Los talleres nacionales ocurrían cada dos años en una ciudad distinta y hasta allí se movilizaba una gruesa peregrinación de directores y actores de distintas partes del país. Un encuentro que durante siete días reunía a una representación significativa del creciente enjambre teatral, parte del cual estaba recién salido de los hornos universitarios, que por aquellos días se caracterizaba por su juventud, su espíritu contestatario y su urgente necesidad de redefinición.

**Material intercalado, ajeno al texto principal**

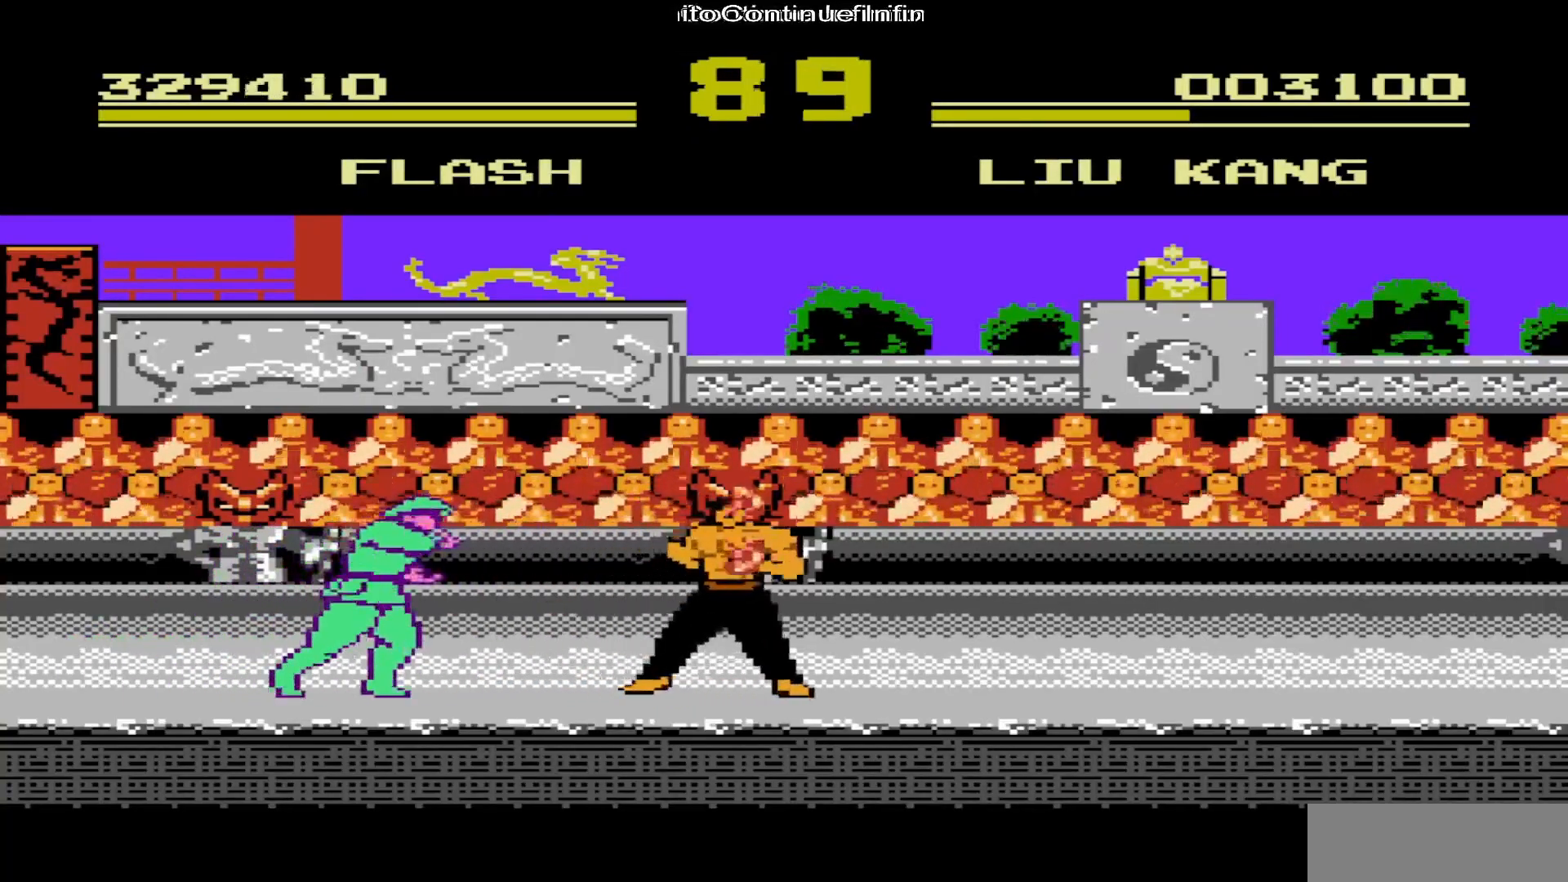
{"buttons": ["DPAD_RIGHT"], "events": [[183, "A", "down"], [300, "A", "up"], [367, "A", "down"], [483, "A", "up"]]}
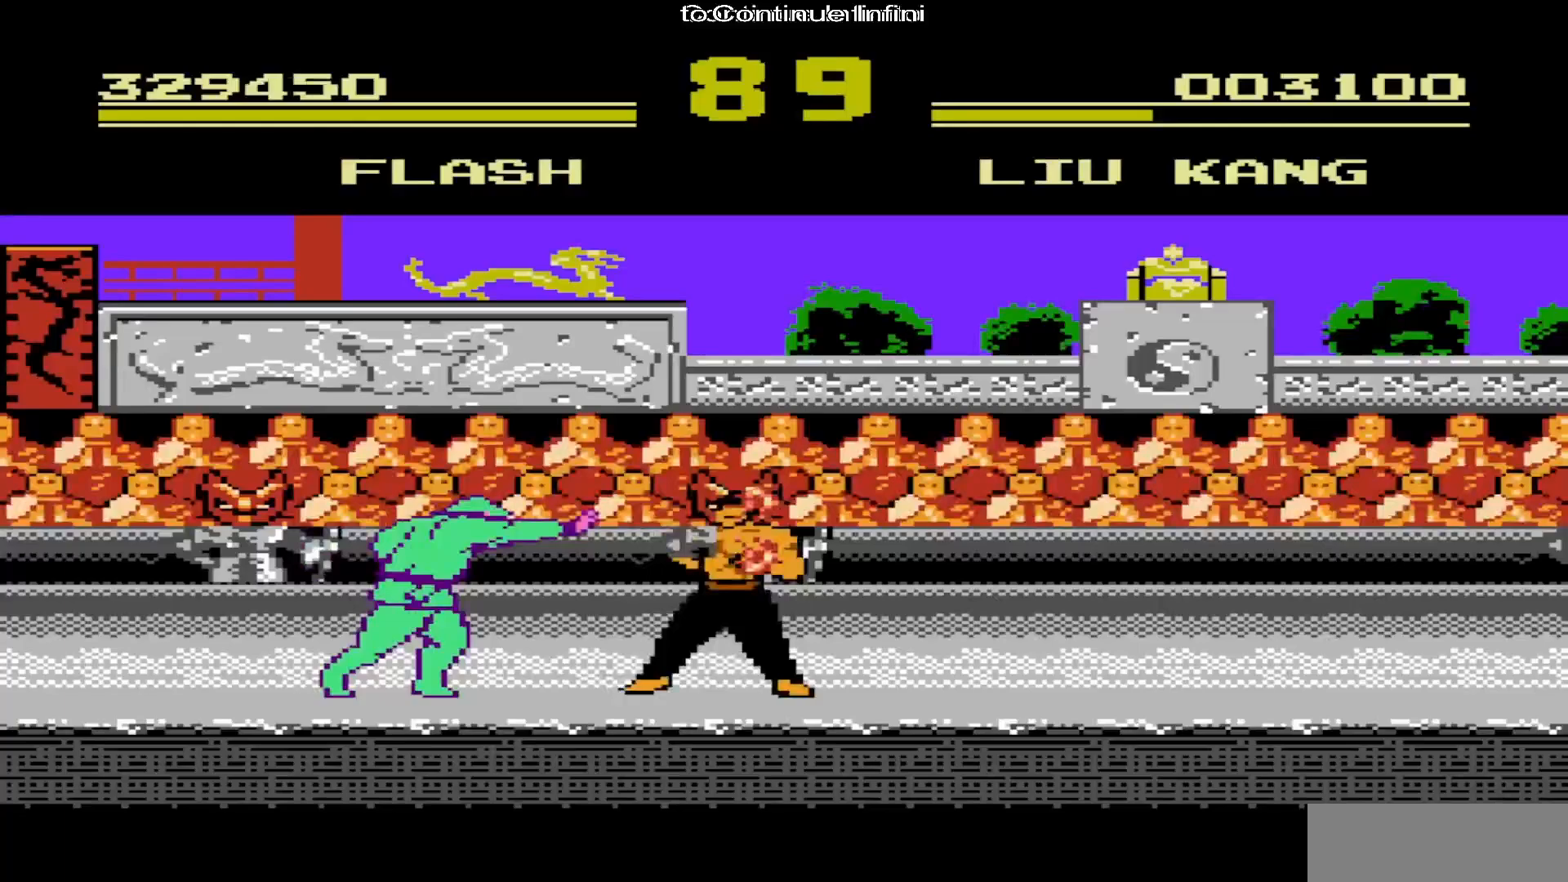
{"buttons": ["DPAD_RIGHT"], "events": [[367, "A", "down"], [500, "A", "up"]]}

Es posible imaginarnos la algarabía de ese encuentro —y en algunos casos reencuentro— entre este cardumen de irreverentes entusiastas que además de recibir las nutricias ponencias de expertos (allí pudimos conocer algunos grandes, Blas Emilio Atehortúa y Luis Bacalov, por ejemplo) podían practicar in extenso durante las mañanas ejercicios individuales, a dúos, a tríos y, en las tardes, con grupos formados in situ, prolongados ensayos improvisando creaciones colectivas de cara a un muestreo final. En las noches se disfrutaba como asistentes privilegiados de las diversas puestas en escena que nos ofrecían los grupos de la ciudad anfitriona.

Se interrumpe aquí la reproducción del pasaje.